§ **Task to carry out**
With pictures left out, retype exactly the lines from the one containing "vfov_deg: 73.7" through the final line of the entries.

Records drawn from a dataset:
▬▬▬▬▬▬▬▬▬▬
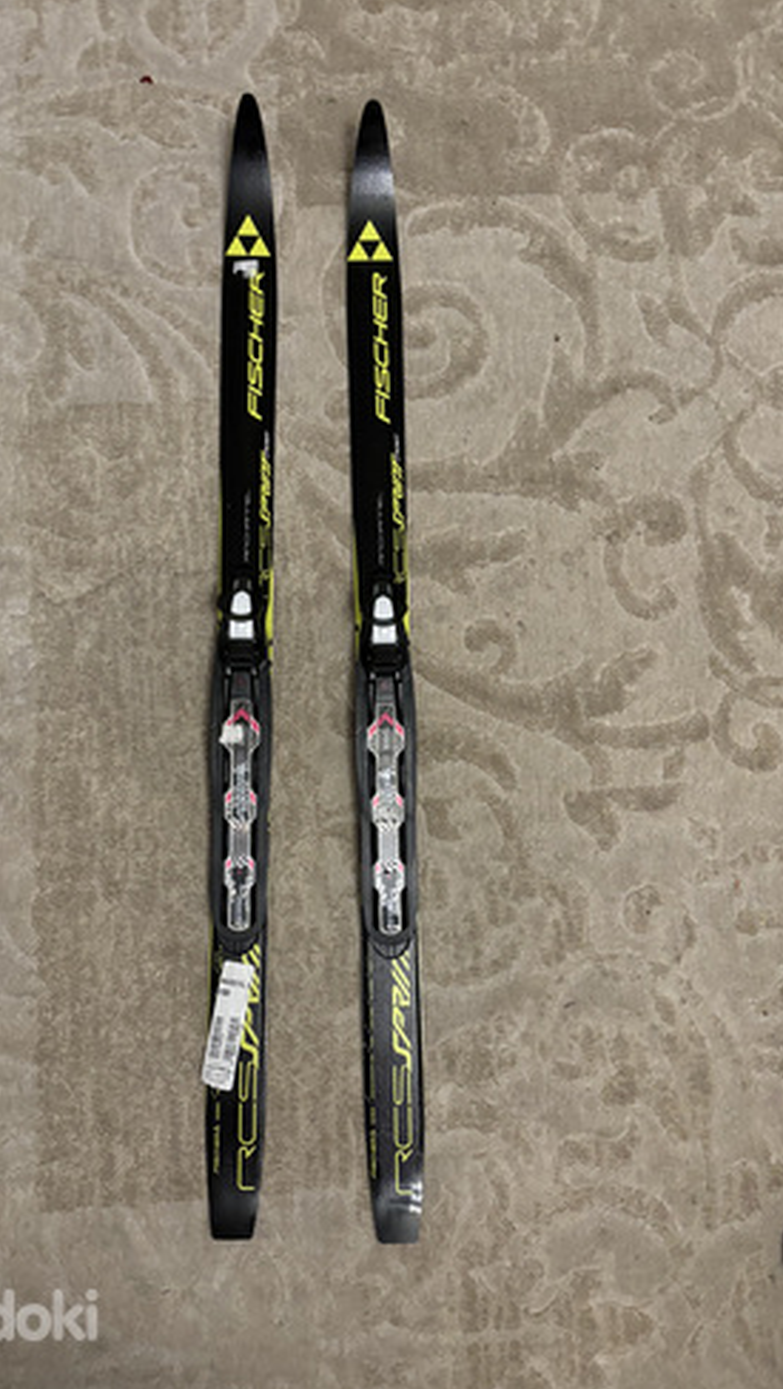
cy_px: 703
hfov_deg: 40.2
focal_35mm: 29
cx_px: 349
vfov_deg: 66.0
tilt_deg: -81.7
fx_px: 1069
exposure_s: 1/33
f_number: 1.6
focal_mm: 5.96
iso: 640
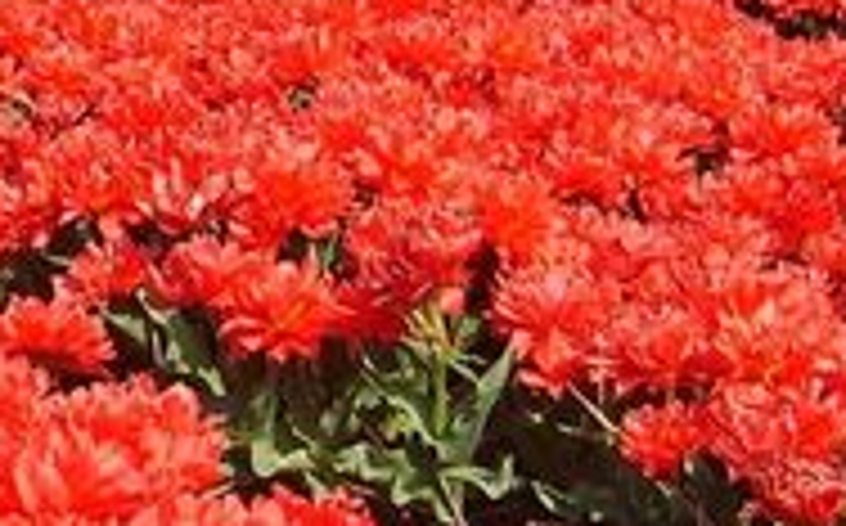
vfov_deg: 7.3
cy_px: 366
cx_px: -288
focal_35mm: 178
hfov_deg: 11.4
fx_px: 4099
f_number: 7.1
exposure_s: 1/180
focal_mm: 7.4
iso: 50
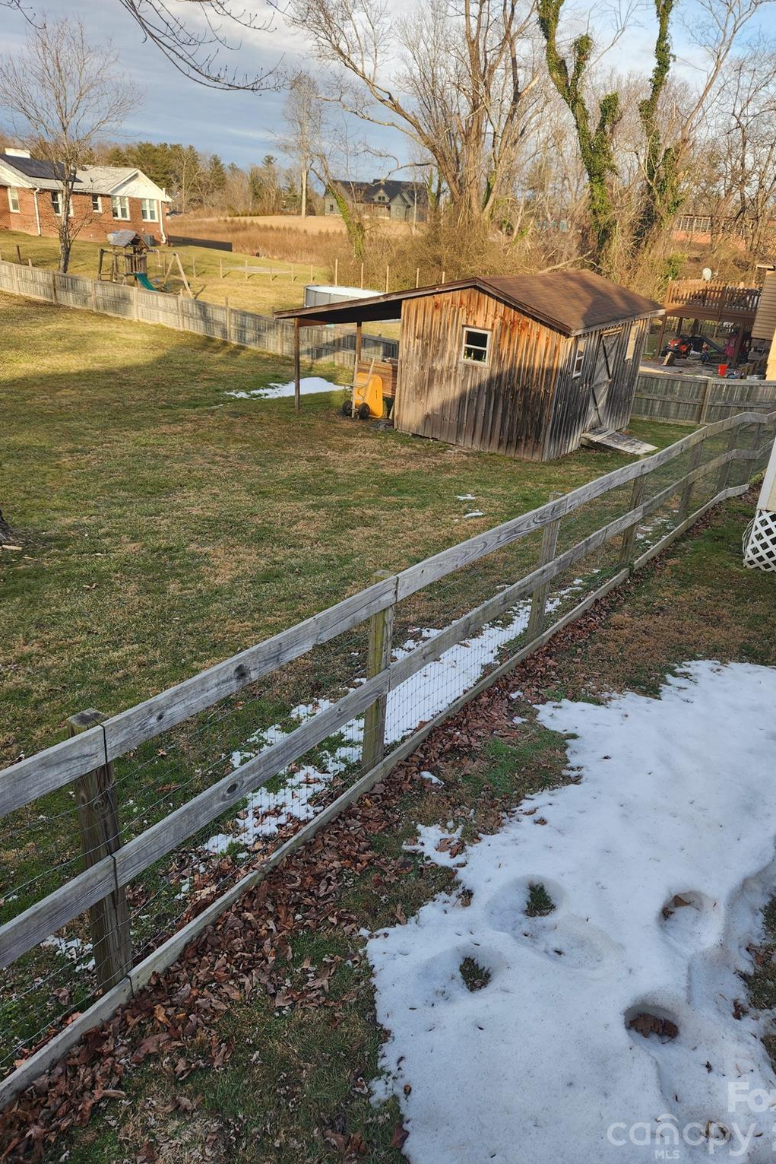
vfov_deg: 73.7
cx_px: 426
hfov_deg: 53.1
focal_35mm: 24
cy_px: 582
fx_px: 776
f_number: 1.8
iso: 20
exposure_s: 1/423
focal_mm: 5.4
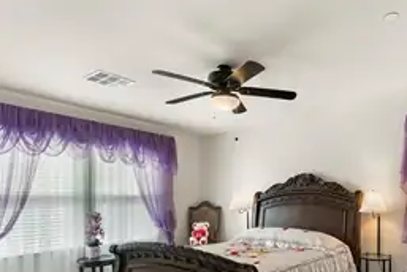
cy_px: 203
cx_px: 279
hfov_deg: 63.4
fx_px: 317
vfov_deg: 45.0
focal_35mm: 28
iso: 400
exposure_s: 1/10
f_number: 8
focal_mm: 18
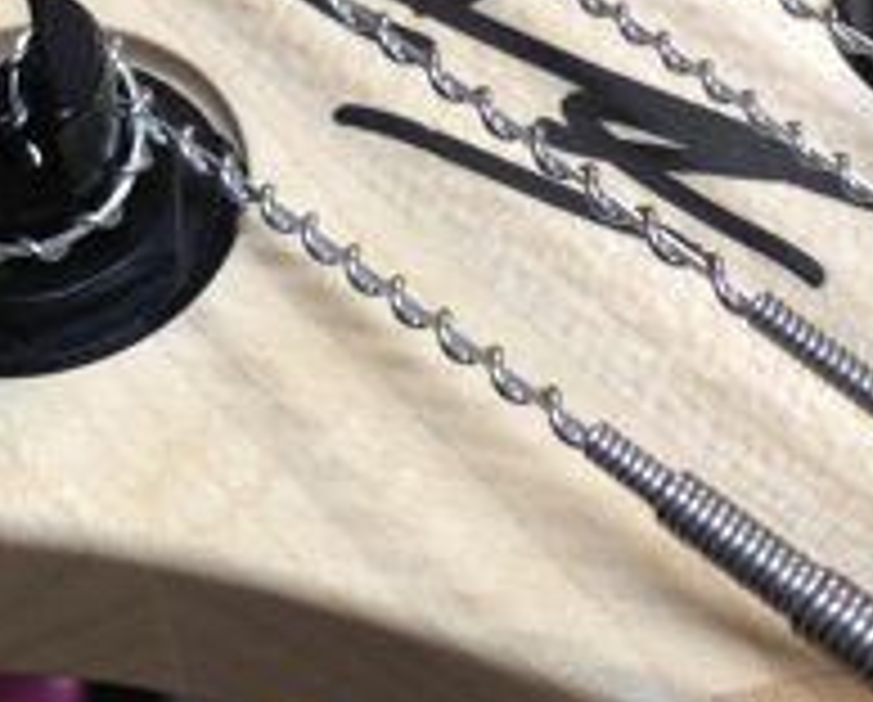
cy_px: 14
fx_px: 2744
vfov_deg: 14.4
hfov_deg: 18.0
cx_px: 567
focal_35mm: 106
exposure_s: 1/20
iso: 80
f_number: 2.4
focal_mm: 4.13
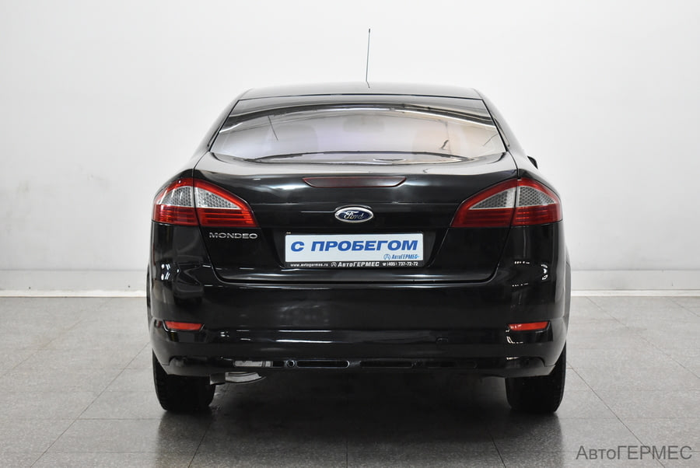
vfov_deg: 21.6
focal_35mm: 63
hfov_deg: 31.9
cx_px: 350
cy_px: 234
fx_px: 1226
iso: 3600
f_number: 5
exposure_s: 1/160
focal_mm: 42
▬▬▬▬▬▬▬▬▬▬
§ **Result of this task**
vfov_deg: 73.7
cx_px: 426
hfov_deg: 53.1
focal_35mm: 24
cy_px: 582
fx_px: 776
f_number: 1.8
iso: 20
exposure_s: 1/423
focal_mm: 5.4
cy_px: 203
cx_px: 279
hfov_deg: 63.4
fx_px: 317
vfov_deg: 45.0
focal_35mm: 28
iso: 400
exposure_s: 1/10
f_number: 8
focal_mm: 18
cy_px: 14
fx_px: 2744
vfov_deg: 14.4
hfov_deg: 18.0
cx_px: 567
focal_35mm: 106
exposure_s: 1/20
iso: 80
f_number: 2.4
focal_mm: 4.13
vfov_deg: 21.6
focal_35mm: 63
hfov_deg: 31.9
cx_px: 350
cy_px: 234
fx_px: 1226
iso: 3600
f_number: 5
exposure_s: 1/160
focal_mm: 42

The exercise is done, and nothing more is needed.